Matthew Richardson - Energy saving is big news. We’re asked to turn off computers and ditch the car for buses and bikes. Did you know that a third of the world’s energy is used in buildings, much of it on heating and air conditioning? It takes a lot of energy to keep you at a steady 20 degrees come rain or shine. But there’s plenty of heat and cold out there already it just tends to be at the wrong place at the wrong time. In Cambridge we’re looking at the ways that natural ventilation can help. Air in buildings expands when it’s heated and hot air rises, just like smoke from the tip of a cigarette. In the theatre, for example, the heat from the audience drives an air flow. In the lab we can use simple water models to understand where the heat goes and ways to control it to keep everyone comfy. Sometimes it can be as simple as opening a window to draw in cold air from the outside.

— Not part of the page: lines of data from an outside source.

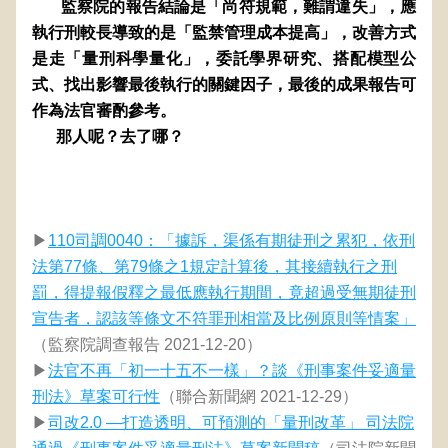
       監察院的報告結論是「尚符規範，難謂違失」，應
執行刑較長導致的是「監禁管理成本提高」，改善方式
是走「量刑科學量化」，委託學界研究、搭配模型公
式、找出影響最後執行的關鍵因子，最後的成果報告可
作為法官審酌參考。
      那人呢？去了哪？
▶
110司調0040：「據訴，渠係有期徒刑之累犯，依刑
法第77條、第79條之1規定計算後，其接續執行之刑
罰，得提報假釋之最低應執行期間，竟超過受無期徒刑
宣告者，認該等條文不符罪刑相當及比例原則等情案」
（監察院調查報告 2021-12-20
）
▶
法官不再「初一十五不一樣」？談《刑事案件妥適量
刑法》草案可行性
（聯合新聞網 2021-12-29）
▶
司改2.0 —打造透明、可預測的「量刑改革」 司法院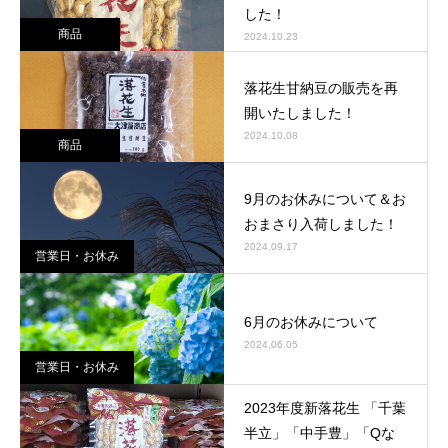
した！
商品
2024.10.23
落花生甘納豆の販売を再
開いたしました！
2024.10.08
商品
9月のお休みについて＆お
おまさり入荷しました！
2024.09.17
営業日・お休み
6月のお休みについて
2024.06.05
営業日・お休み
2023年度新落花生 「千葉
半立」「中手豊」「Qな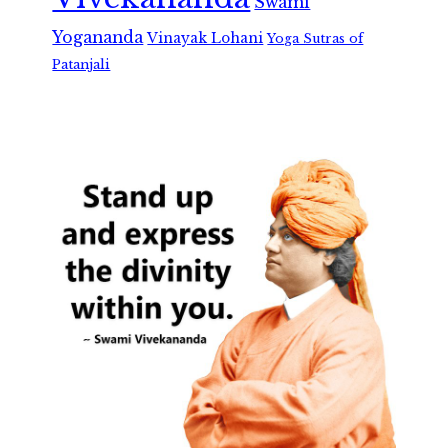
Swami
Yogananda
Vinayak Lohani
Yoga Sutras of
Patanjali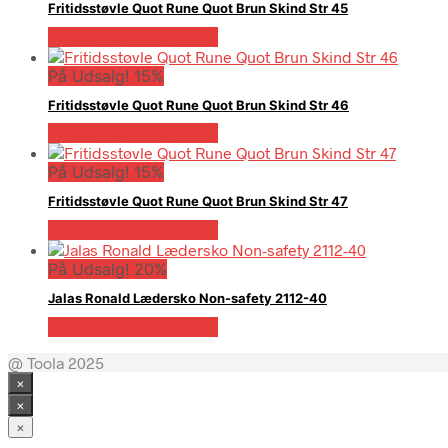
Fritidsstøvle Quot Rune Quot Brun Skind Str 45
Købes hos Globaltools
På Udsalg! 15%
Fritidsstøvle Quot Rune Quot Brun Skind Str 46
Købes hos Globaltools
På Udsalg! 15%
Fritidsstøvle Quot Rune Quot Brun Skind Str 47
Købes hos Globaltools
På Udsalg! 20%
Jalas Ronald Lædersko Non-safety 2112-40
Købes hos Globaltools
@ Toola 2025
×
×
×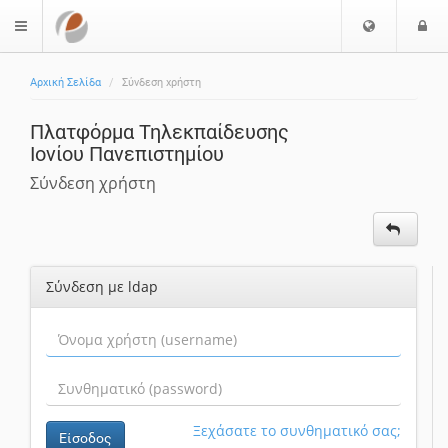
Ε
Ε
$langMenu
π
ί
ι
Αρχική Σελίδα
Σύνδεση χρήστη
λ
ο
ο
δ
Πλατφόρμα Τηλεκπαίδευσης
γ
ο
Ιονίου Πανεπιστημίου
ή
ς
Γ
Σύνδεση χρήστη
λ
ώ
σ
σ
Σύνδεση με ldap
α
ς
Ξεχάσατε το συνθηματικό σας;
Είσοδος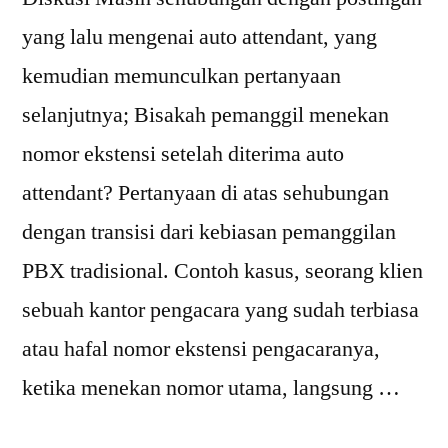
yang lalu mengenai auto attendant, yang
kemudian memunculkan pertanyaan
selanjutnya; Bisakah pemanggil menekan
nomor ekstensi setelah diterima auto
attendant? Pertanyaan di atas sehubungan
dengan transisi dari kebiasan pemanggilan
PBX tradisional. Contoh kasus, seorang klien
sebuah kantor pengacara yang sudah terbiasa
atau hafal nomor ekstensi pengacaranya,
ketika menekan nomor utama, langsung …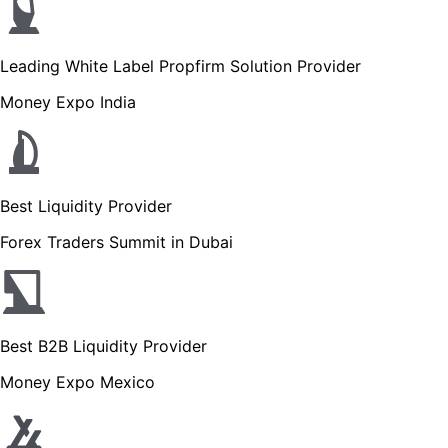
Leading White Label Propfirm Solution Provider
Money Expo India
Best Liquidity Provider
Forex Traders Summit in Dubai
Best B2B Liquidity Provider
Money Expo Mexico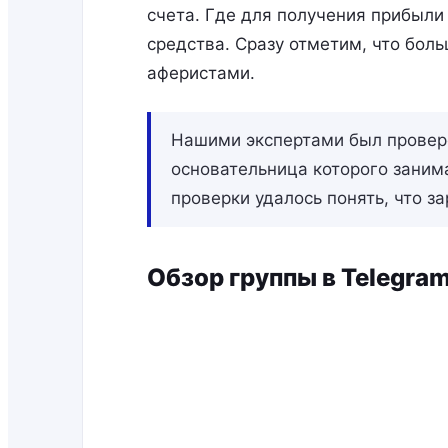
счета. Где для получения прибыл
средства. Сразу отметим, что бол
аферистами.
Нашими экспертами был проверен
основательница которого заним
проверки удалось понять, что з
Обзор группы в Telegram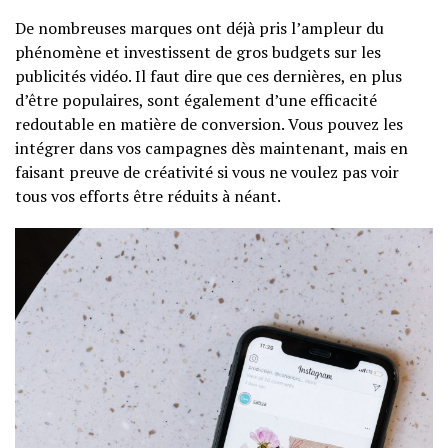
De nombreuses marques ont déjà pris l’ampleur du
phénomène et investissent de gros budgets sur les
publicités vidéo. Il faut dire que ces dernières, en plus
d’être populaires, sont également d’une efficacité
redoutable en matière de conversion. Vous pouvez les
intégrer dans vos campagnes dès maintenant, mais en
faisant preuve de créativité si vous ne voulez pas voir
tous vos efforts être réduits à néant.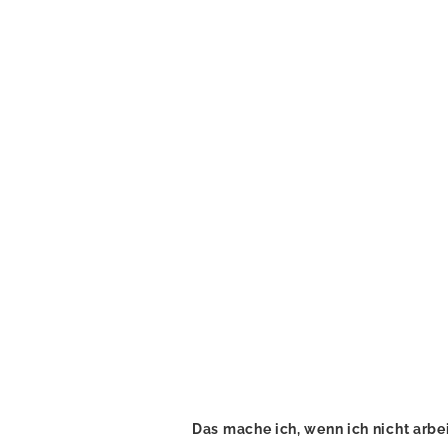
Das mache ich, wenn ich nicht arbe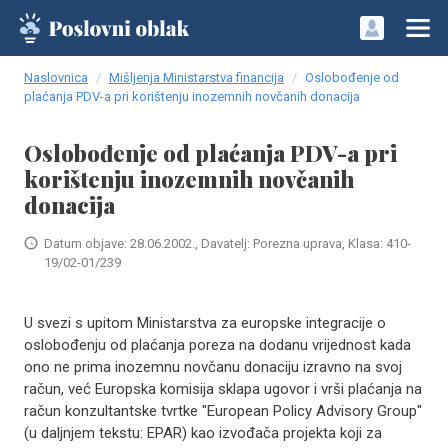
Naslovnica
Mišljenja Ministarstva financija
Oslobođenje od
plaćanja PDV-a pri korištenju inozemnih novčanih donacija
Oslobođenje od plaćanja PDV-a pri
korištenju inozemnih novčanih
donacija
Datum objave: 28.06.2002., Davatelj: Porezna uprava, Klasa: 410-
19/02-01/239
U svezi s upitom Ministarstva za europske integracije o
oslobođenju od plaćanja poreza na dodanu vrijednost kada
ono ne prima inozemnu novčanu donaciju izravno na svoj
račun, već Europska komisija sklapa ugovor i vrši plaćanja na
račun konzultantske tvrtke "European Policy Advisory Group"
(u daljnjem tekstu: EPAR) kao izvođača projekta koji za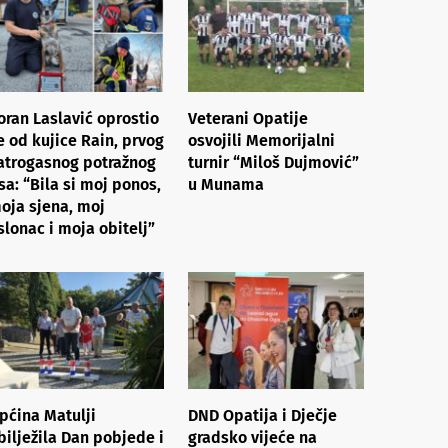
oran Laslavić oprostio
Veterani Opatije
e od kujice Rain, prvog
osvojili Memorijalni
atrogasnog potražnog
turnir “Miloš Dujmović”
sa: “Bila si moj ponos,
u Munama
oja sjena, moj
slonac i moja obitelj”
pćina Matulji
DND Opatija i Dječje
bilježila Dan pobjede i
gradsko vijeće na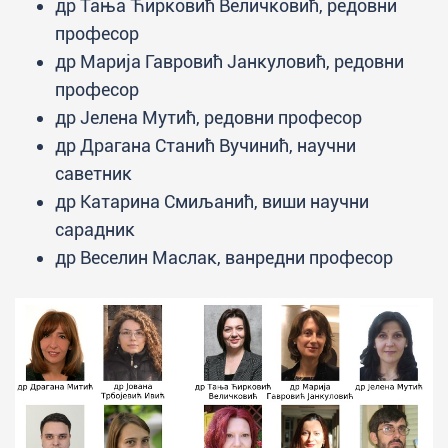
др Тања Ћирковић Величковић, редовни
професор
др Марија Гавровић Јанкуловић, редовни
професор
др Јелена Мутић, редовни професор
др Драгана Станић Вучинић, научни
саветник
др Катарина Смиљанић, виши научни
сарадник
др Веселин Маслак, ванредни професор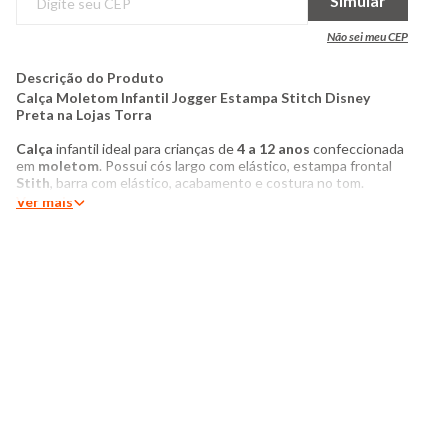
Simular
Não sei meu CEP
Descrição do Produto
Calça Moletom Infantil Jogger Estampa Stitch Disney
Preta na Lojas Torra
Calça
infantil ideal para crianças de
4 a 12 anos
confeccionada
em
moletom
. Possui cós largo com elástico, estampa frontal
Stith
, barra com elástico, acabamento e costura no tom.
Ver mais
Produto:
Calça Infantil Jogger
Modelagem:
Jogger
Categoria:
Infantil Menina
Tamanho:
4 a 12
Tecido:
Moletom
Composição:
100% Algodão
Produzido no Brasil
Cor:
Preta
Modelo veste Tamanho 8
Medidas da Modelo:
Altura: 1,25
Busto: 62cm
Cintura: 58cm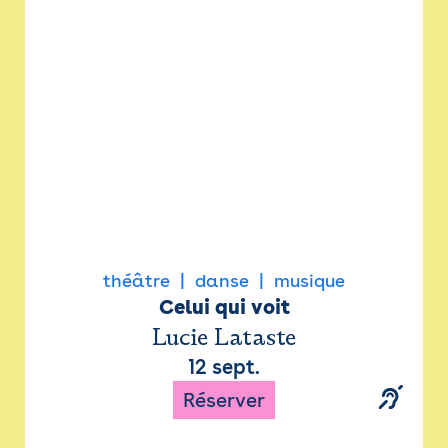
Newsletter
Espace presse
théâtre
danse
musique
Celui qui voit
Lucie Lataste
12 sept.
Réserver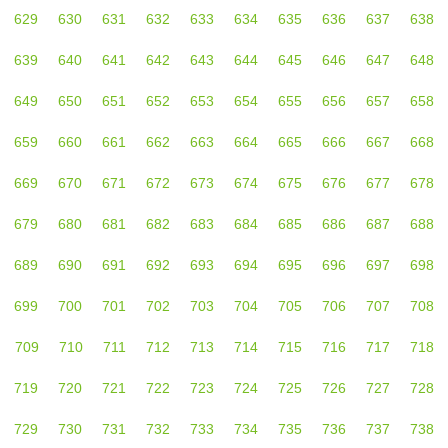
629
630
631
632
633
634
635
636
637
638
639
640
641
642
643
644
645
646
647
648
649
650
651
652
653
654
655
656
657
658
659
660
661
662
663
664
665
666
667
668
669
670
671
672
673
674
675
676
677
678
679
680
681
682
683
684
685
686
687
688
689
690
691
692
693
694
695
696
697
698
699
700
701
702
703
704
705
706
707
708
709
710
711
712
713
714
715
716
717
718
719
720
721
722
723
724
725
726
727
728
729
730
731
732
733
734
735
736
737
738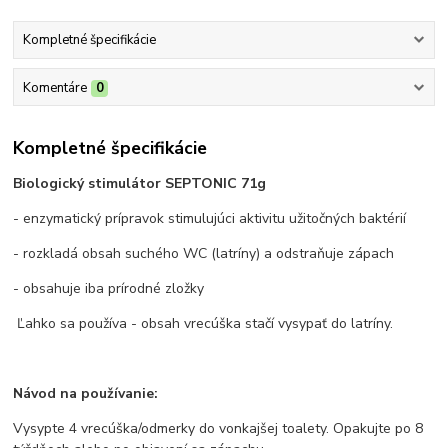
Kompletné špecifikácie
Komentáre
0
Kompletné špecifikácie
Biologický stimulátor SEPTONIC 71g
- enzymatický prípravok stimulujúci aktivitu užitočných baktérií
- rozkladá obsah suchého WC (latríny) a odstraňuje zápach
- obsahuje iba prírodné zložky
Ľahko sa používa - obsah vrecúška stačí vysypať do latríny.
Návod na používanie:
Vysypte 4 vrecúška/odmerky do vonkajšej toalety. Opakujte po 8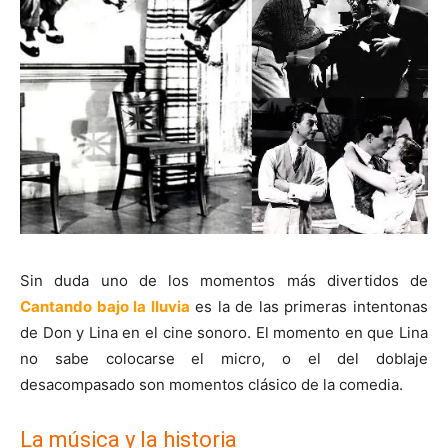
Sin duda uno de los momentos más divertidos de
Cantando bajo la lluvia
es la de las primeras intentonas
de Don y Lina en el cine sonoro. El momento en que Lina
no sabe colocarse el micro, o el del doblaje
desacompasado son momentos clásico de la comedia.
La música y la historia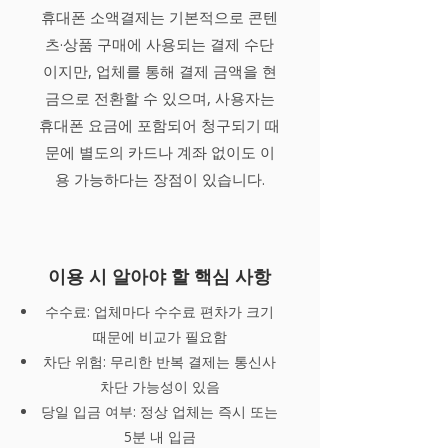
휴대폰 소액결제는 기본적으로 콘텐
츠·상품 구매에 사용되는 결제 수단
이지만, 업체를 통해 결제 금액을 현
금으로 전환할 수 있으며, 사용자는
휴대폰 요금에 포함되어 청구되기 때
문에 별도의 카드나 계좌 없이도 이
용 가능하다는 장점이 있습니다.
이용 시 알아야 할 핵심 사항
수수료: 업체마다 수수료 편차가 크기
때문에 비교가 필요함
차단 위험: 무리한 반복 결제는 통신사
차단 가능성이 있음
당일 입금 여부: 정상 업체는 즉시 또는
5분 내 입금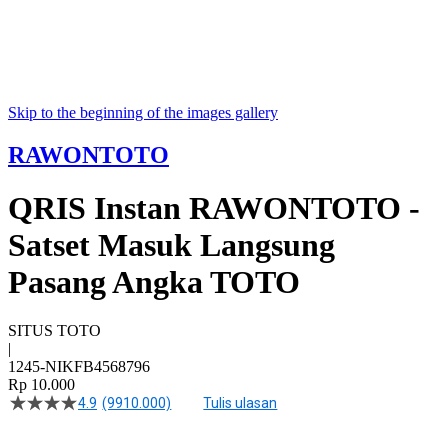
Skip to the beginning of the images gallery
RAWONTOTO
QRIS Instan RAWONTOTO -
Satset Masuk Langsung
Pasang Angka TOTO
SITUS TOTO
|
1245-NIKFB4568796
Rp 10.000
4.9
(9910.000)
Tulis ulasan
4.5
dari
5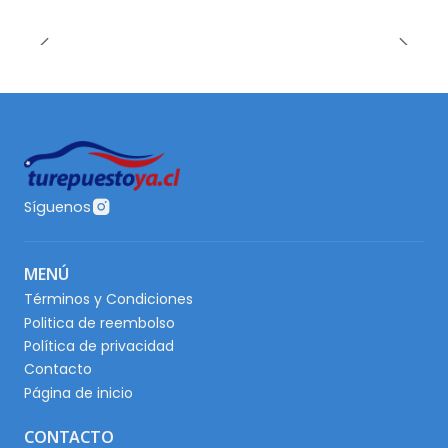
Síguenos
MENÚ
Términos y Condiciones
Politica de reembolso
Política de privacidad
Contacto
Página de inicio
CONTACTO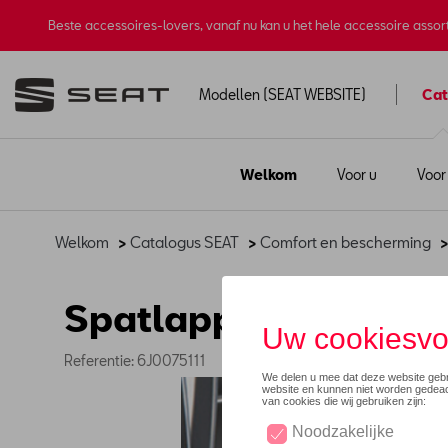
Beste accessoires-lovers, vanaf nu kan u het hele accessoire asso
Modellen (SEAT WEBSITE)
Cat
Welkom
Voor u
Voor
Welkom
>
Catalogus SEAT
>
Comfort en bescherming
Spatlappenset voor
Referentie: 6J0075111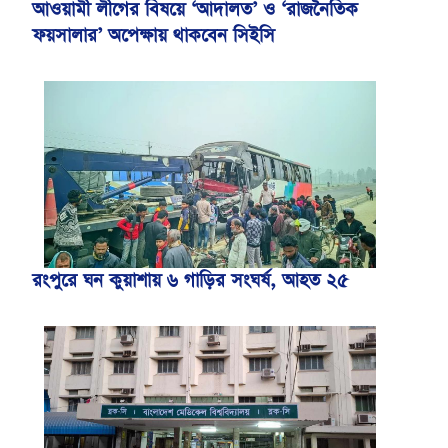
আওয়ামী লীগের বিষয়ে ‘আদালত’ ও ‘রাজনৈতিক
ফয়সালার’ অপেক্ষায় থাকবেন সিইসি
রংপুরে ঘন কুয়াশায় ৬ গাড়ির সংঘর্ষ, আহত ২৫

Then automatic controls could slash energy use, without you even noticing.
Much of natural ventilation is borrowed from history, the Romans used to build under-floor furnaces in their baths and air would rise through chimneys in the walls and out to the roof. Using this method they could heat the baths up to 50 degrees. Natural heat flows keep cathedrals cool at the height of summer. Heavy stone walls take far longer to heat up and cool down so chunky buildings can protect you from extreme temperatures just as the sea protects coastal areas from extremes of winter and summer. Nowadays though, builders often want to build frame buildings with paper-thin walls. Here we’re experimenting with putting tiny wax capsules into walls to create a similar effect. Wax may not be as heavy as stone but it can absorb a huge amount of energy when it melts. If fact, a couple of kilos of melting wax absorbs the same amount of energy as it takes to boil a kettle. By adding wax we hope to turn your house into a cathedral.
While these methods show promise understanding air flows can be complex and sometimes we’re just tempted to turn on the aircon and forget the cost. Increasingly though, natural ventilation will have a vital role to play in maintaining the climate outside our buildings as well as comfort within.